◆ **Ausgewählter Text**
Deutschlands radikale Energie-Politik - 10. November 2021

Die radikale Energie-Politik bringt Millionen Not und Elend –

Corona, Klimawandel, Völkerwanderung, kultureller Identitätsverlust: Krisen durchziehen unsere Gesellschaft. Stehen wir vor einem Umbruch, wie man ihn seit dem Zweiten Weltkrieg nicht mehr gesehen hat?

Wir erleben derzeit einen Überbietungswettbewerb für eine immer radikalere Energie-, Klimaschutz- und Verzichts-Politik, die sich in bedrohlicher Weise mehr und mehr von ihrer einstigen „Geschäftsgrundlage" entfernt, also ihrem Ziel, Arbeitsplätze, Wohlstand, Frieden, Freiheit und Demokratie zu bewahren.

Die erst zu Jahresbeginn eingeführte Sondersteuer auf Kohlenstoffdioxid fliegt der Bundesregierung schon jetzt um die Ohren. Erste Parteien, Politiker und Verbände fordern einen Stopp der für Anfang 2022 geplanten Erhöhungen.

Im Oktober sind nach vorläufigen Daten des Statistischen Bundesamtes die Kosten für Energie innerhalb eines Jahres kräftig um 18,6% gestiegen. Der Preisauftrieb beschleunigte sich damit. Im September betrug der Anstieg noch 14,3% und im August 12,6%. Steigende Energiepreise heizen die Inflation seit geraumer Zeit an. Zudem schlägt die Rücknahme der temporären Mehrwertsteuersenkung durch. Seit Januar 2021 gelten wieder reguläre Mehrwertsteuersätze, Waren und Dienstleistungen werden also tendenziell wieder teurer.

Hinzu kommen Materialmangel und Lieferengpässe sowie die seit Jahresbeginn gültige CO2-Sondersteuer. Im Rahmen dieser Steuer erhebt die Bundesregierung 25 Euro je ausgestoßener Tonne Kohlendioxid, das beim Verbrennen von Diesel, Benzin, Heizöl und Erdgas entsteht. Schon kurz nach Einführung der Steuer entbrannte ein Streit darüber, wer die beträchtlichen Mehrkosten im Wohnbereich schultern muss, den die Steuer auslöst.

Zur mahnenden Erinnerung: Der Titel des Grundlagenwerks der Energiewende aus dem Jahr 1980 lautete: „Energiewende – Wachstum und Wohlstand ohne Erdöl und Uran" (Öko-Institut). Bei allen Auseinandersetzungen um die Energiepolitik war man sich in Deutschland in einem Punkt stets einig: Die Lichter dürfen nicht ausgehen.

Unsere Gesellschaft war sich in dieser „vor-dekadenten Zeit" noch einigermaßen bewusst, wie große Teile der Eltern beziehungsweise Großeltern-Generation gewirtschaftet hatten und auf welchen Trümmern der hart erkämpfte, relative „Wohlstand für alle" in diesem Land und in Europa entstanden war.

◆ **Vorliegende Daten**
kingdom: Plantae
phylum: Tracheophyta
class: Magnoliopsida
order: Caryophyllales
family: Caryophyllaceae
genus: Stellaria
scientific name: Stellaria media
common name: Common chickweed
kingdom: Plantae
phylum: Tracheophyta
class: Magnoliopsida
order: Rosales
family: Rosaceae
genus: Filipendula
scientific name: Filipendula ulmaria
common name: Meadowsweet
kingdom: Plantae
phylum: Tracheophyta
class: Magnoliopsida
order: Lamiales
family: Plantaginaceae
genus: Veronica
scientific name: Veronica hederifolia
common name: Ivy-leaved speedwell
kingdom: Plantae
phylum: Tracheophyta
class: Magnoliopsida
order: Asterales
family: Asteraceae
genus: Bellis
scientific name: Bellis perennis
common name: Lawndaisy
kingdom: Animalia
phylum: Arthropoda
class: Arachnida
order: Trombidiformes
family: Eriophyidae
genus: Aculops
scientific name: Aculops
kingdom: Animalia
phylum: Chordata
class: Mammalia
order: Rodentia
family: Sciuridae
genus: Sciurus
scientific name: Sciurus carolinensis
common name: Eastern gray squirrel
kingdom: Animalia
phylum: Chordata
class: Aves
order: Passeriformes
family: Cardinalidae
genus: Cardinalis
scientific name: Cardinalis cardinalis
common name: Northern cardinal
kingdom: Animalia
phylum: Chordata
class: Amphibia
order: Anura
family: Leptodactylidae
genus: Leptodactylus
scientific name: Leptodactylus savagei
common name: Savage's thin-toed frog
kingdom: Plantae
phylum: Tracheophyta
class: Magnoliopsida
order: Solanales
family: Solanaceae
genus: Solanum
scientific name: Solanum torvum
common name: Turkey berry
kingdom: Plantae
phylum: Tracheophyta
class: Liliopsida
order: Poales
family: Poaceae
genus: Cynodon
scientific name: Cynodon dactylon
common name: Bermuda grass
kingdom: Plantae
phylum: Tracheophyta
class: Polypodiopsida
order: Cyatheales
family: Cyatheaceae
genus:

◆ **Aufgaben**
(1) Passen diese Aussagen zum Text über die Energiepolitik? Antworte jeweils mit Ja oder Nein und zitiere die Worte aus dem Text, die das entscheiden.
(a) Die Energiekosten sind im Oktober innerhalb eines Jahres um 18,6 % gestiegen.
(b) Die CO2-Sondersteuer beträgt 30 Euro je Tonne Kohlendioxid.
(c) Das Grundlagenwerk der Energiewende stammt aus dem Jahr 1990.
(2) Setze den Text über die deutsche Energiepolitik an der Stelle fort, an der er aufhört.

◆ **Lösungen je Aufgabe**
(1)
(a) Ja: „Im Oktober sind nach vorläufigen Daten des Statistischen Bundesamtes die Kosten für Energie innerhalb eines Jahres kräftig um 18,6% gestiegen."
(b) Nein: „Im Rahmen dieser Steuer erhebt die Bundesregierung 25 Euro je ausgestoßener Tonne Kohlendioxid"
(c) Nein: „Der Titel des Grundlagenwerks der Energiewende aus dem Jahr 1980 lautete"

(2)
In Teilen der Politik ist nun aber von einer „angebotsorientierten" Energieversorgung (die Vorsitzende des Umweltausschusses des Bundestags, Sylvia Kotting-Uhl), also von ständigen Strom-Unterbrechungen je nach Wetterlage, die Rede, und Olaf Scholz spricht von einer „staatlich festgelegten Strommenge", die zukünftig noch verbraucht werden dürfe. Es geht also um Stromrationierungen, um regelmäßige Stromabschaltungen, um eine „Strommangelwirtschaft".

Was ist das eigentliche Ziel einer solchen Politik? Ein auf Vernunft basierender Klimaschutz kann es kaum sein, wenn man offenkundig kein Problem damit hat, dass die Industrieproduktion und der damit verbundene Wohlstand unter anderem nach Asien abwandern und dort die CO2-Emissionen mehr und mehr in die Höhe treiben. Das heißt, es ist ein ideologisch, fundamentalistisch motivierter Klimaschutz.

Bei rationaler Betrachtung muss man wohl davon ausgehen, dass wir einer Verarmung von Deutschland und Teilen Europas entgegengehen. Auch eine Entdemokratisierung ist zu befürchten. Das aber hat mit den ursprünglichen Zielen der Energiewende nichts mehr zu tun.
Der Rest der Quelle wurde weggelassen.